Richard M. Baker, Jr. effectively packed Suit on an Empty Chair with characters and situations reflective of his true-to-life experiences to make a moral point. A departure from his other novels, this fictionalized, autobiographical story included the safeguard: “Neither the business nor the financial institution described herein exist nor have they ever existed. All names, characters and events in this novel are fictional and any resemblance to real people, living or dead is purely coincidental.”

Baker deals with a time in his life when he pursued accounting – a full decade before engaging his creative side as a novelist. And while he cringed at the thought of re-examining the time he worked hard to get away from, he wrote Suit on an Empty Chair in tribute to the human condition known as boredom, personified in the book by Jack Taylor, an accountant unable to connect with his profession. Through Jack, Baker exposes the psychological, physical, and social problems that arise when any number of occupations are ill-suited to the man.

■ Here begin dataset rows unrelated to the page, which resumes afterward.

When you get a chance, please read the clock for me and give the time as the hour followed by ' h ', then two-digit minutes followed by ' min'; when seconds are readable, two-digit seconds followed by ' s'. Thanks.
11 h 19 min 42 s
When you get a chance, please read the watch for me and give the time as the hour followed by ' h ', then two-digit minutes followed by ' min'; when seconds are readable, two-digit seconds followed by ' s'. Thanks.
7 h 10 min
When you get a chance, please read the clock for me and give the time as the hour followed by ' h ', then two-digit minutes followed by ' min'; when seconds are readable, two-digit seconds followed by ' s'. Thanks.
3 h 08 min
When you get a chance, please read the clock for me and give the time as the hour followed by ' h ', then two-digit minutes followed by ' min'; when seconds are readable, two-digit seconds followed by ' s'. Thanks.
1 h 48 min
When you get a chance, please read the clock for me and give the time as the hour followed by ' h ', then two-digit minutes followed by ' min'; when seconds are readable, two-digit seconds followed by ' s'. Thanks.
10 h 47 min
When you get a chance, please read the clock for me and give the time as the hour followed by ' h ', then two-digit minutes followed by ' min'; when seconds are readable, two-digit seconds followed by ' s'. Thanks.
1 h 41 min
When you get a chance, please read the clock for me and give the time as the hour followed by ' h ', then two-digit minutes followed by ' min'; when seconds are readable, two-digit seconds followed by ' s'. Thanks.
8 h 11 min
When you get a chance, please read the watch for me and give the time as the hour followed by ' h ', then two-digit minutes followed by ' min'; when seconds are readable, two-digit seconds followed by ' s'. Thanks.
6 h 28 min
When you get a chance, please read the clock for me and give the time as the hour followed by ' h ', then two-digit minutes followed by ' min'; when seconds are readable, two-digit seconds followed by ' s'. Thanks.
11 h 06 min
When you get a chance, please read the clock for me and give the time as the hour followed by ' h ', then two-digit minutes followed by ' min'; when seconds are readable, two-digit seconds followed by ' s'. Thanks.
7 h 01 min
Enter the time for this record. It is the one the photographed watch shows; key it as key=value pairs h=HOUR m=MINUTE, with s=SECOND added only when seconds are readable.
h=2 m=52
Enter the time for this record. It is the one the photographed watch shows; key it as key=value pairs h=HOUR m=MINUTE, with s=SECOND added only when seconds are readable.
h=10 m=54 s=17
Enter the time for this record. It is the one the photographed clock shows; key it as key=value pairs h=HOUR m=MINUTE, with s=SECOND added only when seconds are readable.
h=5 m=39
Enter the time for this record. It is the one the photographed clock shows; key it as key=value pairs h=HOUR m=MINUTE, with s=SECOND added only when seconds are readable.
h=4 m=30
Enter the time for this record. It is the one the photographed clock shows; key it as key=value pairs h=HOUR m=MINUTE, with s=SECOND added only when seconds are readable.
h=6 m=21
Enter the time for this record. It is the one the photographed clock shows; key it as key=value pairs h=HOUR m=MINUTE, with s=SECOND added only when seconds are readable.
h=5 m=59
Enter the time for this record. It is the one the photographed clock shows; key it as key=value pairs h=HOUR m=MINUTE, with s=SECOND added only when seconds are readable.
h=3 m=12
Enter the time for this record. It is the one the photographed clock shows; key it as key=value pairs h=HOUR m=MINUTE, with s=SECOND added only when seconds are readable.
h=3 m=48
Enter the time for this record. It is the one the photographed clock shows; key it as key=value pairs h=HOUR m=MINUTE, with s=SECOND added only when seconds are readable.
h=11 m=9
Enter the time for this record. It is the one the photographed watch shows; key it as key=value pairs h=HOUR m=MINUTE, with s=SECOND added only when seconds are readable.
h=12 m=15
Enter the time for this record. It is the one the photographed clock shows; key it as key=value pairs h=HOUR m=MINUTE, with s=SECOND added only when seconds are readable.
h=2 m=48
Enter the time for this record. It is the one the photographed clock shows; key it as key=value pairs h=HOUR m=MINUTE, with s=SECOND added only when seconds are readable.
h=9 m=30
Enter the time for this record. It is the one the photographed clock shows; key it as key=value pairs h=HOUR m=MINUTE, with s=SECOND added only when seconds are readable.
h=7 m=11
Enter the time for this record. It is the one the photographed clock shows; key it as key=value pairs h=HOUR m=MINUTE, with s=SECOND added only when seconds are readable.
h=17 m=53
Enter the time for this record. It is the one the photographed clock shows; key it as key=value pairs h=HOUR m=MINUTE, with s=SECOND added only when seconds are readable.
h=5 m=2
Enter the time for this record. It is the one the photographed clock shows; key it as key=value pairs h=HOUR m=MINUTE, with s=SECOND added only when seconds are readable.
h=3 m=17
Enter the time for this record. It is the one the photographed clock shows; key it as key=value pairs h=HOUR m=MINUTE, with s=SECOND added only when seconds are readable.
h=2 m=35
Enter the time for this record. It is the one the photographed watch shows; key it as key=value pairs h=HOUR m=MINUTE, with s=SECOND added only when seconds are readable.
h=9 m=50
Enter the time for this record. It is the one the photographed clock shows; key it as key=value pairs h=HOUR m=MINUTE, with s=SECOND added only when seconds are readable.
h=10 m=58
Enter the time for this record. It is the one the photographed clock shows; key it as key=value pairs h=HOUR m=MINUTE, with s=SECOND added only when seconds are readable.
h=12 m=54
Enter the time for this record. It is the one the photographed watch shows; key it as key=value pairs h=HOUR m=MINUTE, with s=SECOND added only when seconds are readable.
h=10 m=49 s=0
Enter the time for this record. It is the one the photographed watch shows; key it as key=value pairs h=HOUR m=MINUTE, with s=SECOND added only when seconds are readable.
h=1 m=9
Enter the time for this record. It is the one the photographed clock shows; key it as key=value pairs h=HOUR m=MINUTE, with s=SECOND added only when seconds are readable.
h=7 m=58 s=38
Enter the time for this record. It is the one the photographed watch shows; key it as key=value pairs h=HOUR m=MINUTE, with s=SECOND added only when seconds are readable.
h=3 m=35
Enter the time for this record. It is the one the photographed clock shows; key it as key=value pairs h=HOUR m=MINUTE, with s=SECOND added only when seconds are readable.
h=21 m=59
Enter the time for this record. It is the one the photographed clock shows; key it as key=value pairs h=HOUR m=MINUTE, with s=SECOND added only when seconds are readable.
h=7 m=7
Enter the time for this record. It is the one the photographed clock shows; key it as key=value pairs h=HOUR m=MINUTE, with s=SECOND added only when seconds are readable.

As such, the author did not intend Suit on an Empty Chair to be an angry outcry against a particular profession. By prophetically exploring the consequential nature of workplace monotony, Baker was onto a bigger message; that frustration, lethargy, envy, regret, tedium may influence destructive, sensation-seeking behavior. Junior accountant, Jack Taylor breaks loose in a bid for excitement, pleasure, elation, even immoral fantasy in this exposé of a society driven to misbehave when the acceptable becomes dreary.

Suit on an Empty Chair sits uncomfortably between conformity and rebellion – the struggle between staying-the-course and feeling alive. As William Wordsworth wrote in the early 19th century: “Bliss was it that dawn to be alive, but to be young was very heaven”. To stir his dormant vitality, Jack gives in to lust for youthful freedom and intrigue.